======== Extract ========

Data & Formats · Lesson 01

Data representation & efficient communication

Your program holds a User object in RAM. The other program lives on a different continent. Before a single byte can travel the wire, that object must be flattened into a sequence of bytes — and faithfully rebuilt on the other end.

⏱ 11 min Difficulty: core Prereq: Lesson 01 — What an API really is

By the end you'll be able to

Explain why serialization is necessary and describe the full round trip.
Contrast schema-driven and schema-less formats and name one trade-off each.
Describe how Accept, Content-Type, and Content-Encoding headers coordinate format and compression between client and server.

The root problem: memory addresses don't travel

Inside your process, a User object might live at memory address 0x7ff3a.... A pointer to it is just a number — meaningful only within that one running program, on that one machine, right now. Send the raw memory to another host and you'll get garbage: different OS, different language runtime, different byte ordering, and the address points nowhere useful.

Think of it like sharing a recipe. You can't hand someone a photocopy of your brain's neural patterns for "how to make lasagna." You write the recipe down in words (serialize), mail it (transmit), and the reader builds their own mental model of the dish from the description (deserialize). The written form is the agreed, portable representation.

Serialization is the act of converting an in-memory data structure into a portable sequence of bytes. Deserialization is the reverse. Together they form the round trip that makes distributed systems possible.

The round trip: every API call walks this path. The bytes in the middle are the only thing that actually crosses the network.

Schema-driven vs schema-less formats

Once you accept that data must be encoded, the next question is: who defines what the bytes mean? There are two broad camps.

A schema-less format (like JSON or XML) bundles the field names alongside the values. Every message is self-describing — you can read it without any external definition. The cost: field names are repeated in every single message, adding bytes, and nothing stops a sender from silently changing "email" to "emailAddress" without warning.

A schema-driven format (like Protocol Buffers or Avro) replaces field names with small integers defined in a shared schema file. The message itself carries almost no metadata — if you don't have the schema, the bytes are opaque. The payoff is a dramatic size reduction and guaranteed shape: both sides compile the same schema, so a mismatch is caught at build time, not at 3 AM in production.

========

Directive 1:
Print everything from "By the end you'll" down to "one trade-off each." in the serialization lesson.

======== Entries shown ========

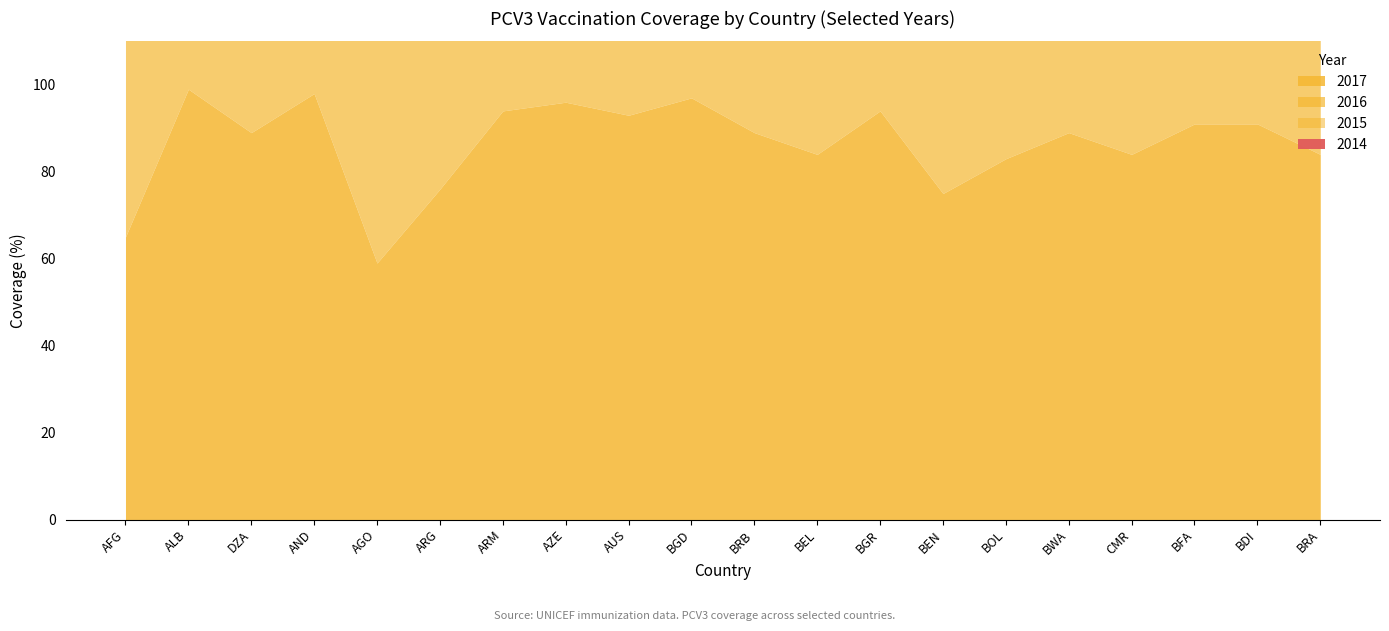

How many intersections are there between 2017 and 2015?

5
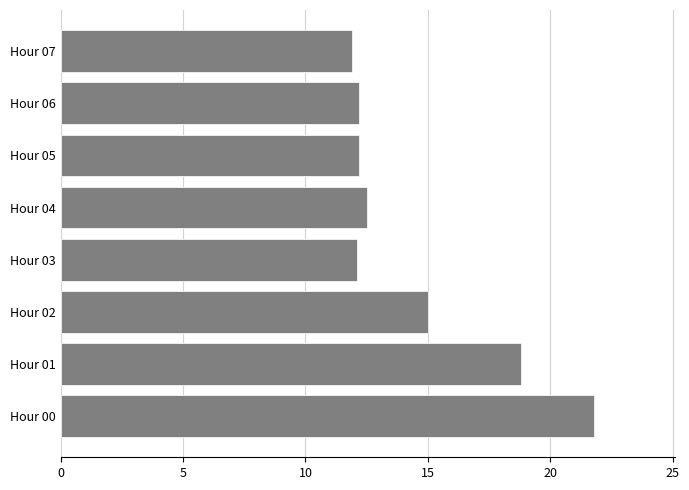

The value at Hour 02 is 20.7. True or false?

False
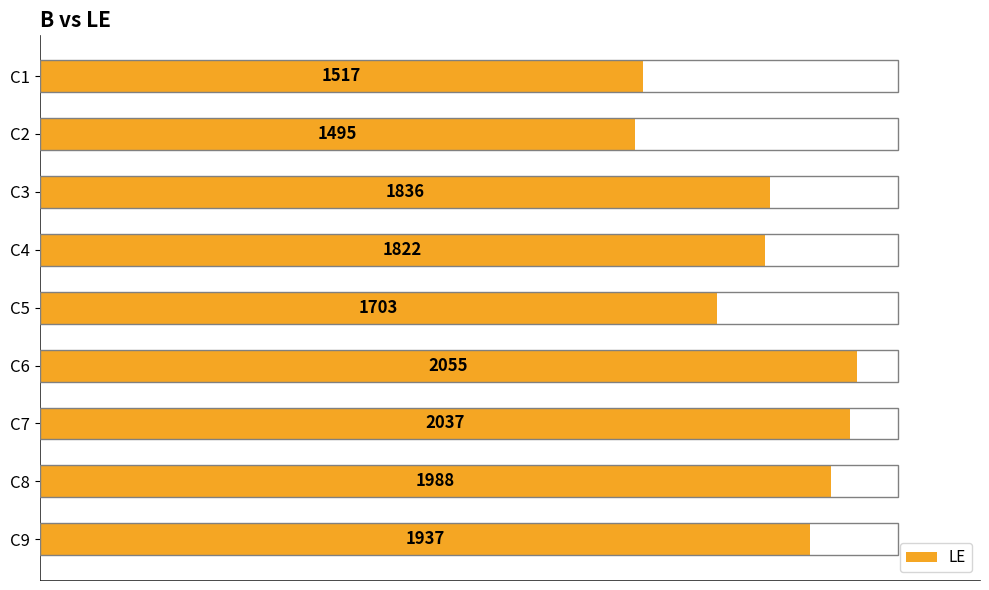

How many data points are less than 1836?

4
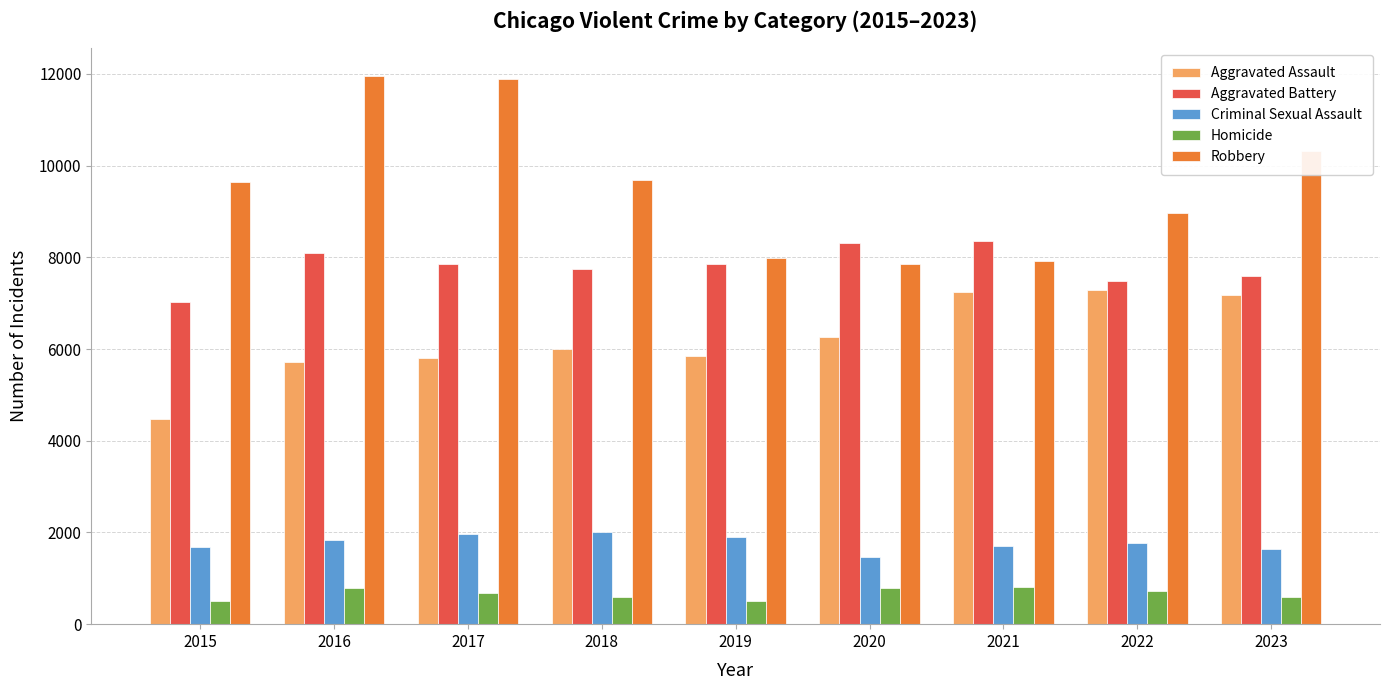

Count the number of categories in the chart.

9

========

Directive 2:
Rewrite the rows from the line containing "The value at Hour 02 is 20.7. True or false?" down to the end of the rows, replacing "categories" with "groups" and leaving all else unchanged; omit the pictures from your answer.

Worked solution 1:
By the end you'll be able to

Explain why serialization is necessary and describe the full round trip.
Contrast schema-driven and schema-less formats and name one trade-off each.

Worked solution 2:
The value at Hour 02 is 20.7. True or false?

False

How many data points are less than 1836?

4

Count the number of groups in the chart.

9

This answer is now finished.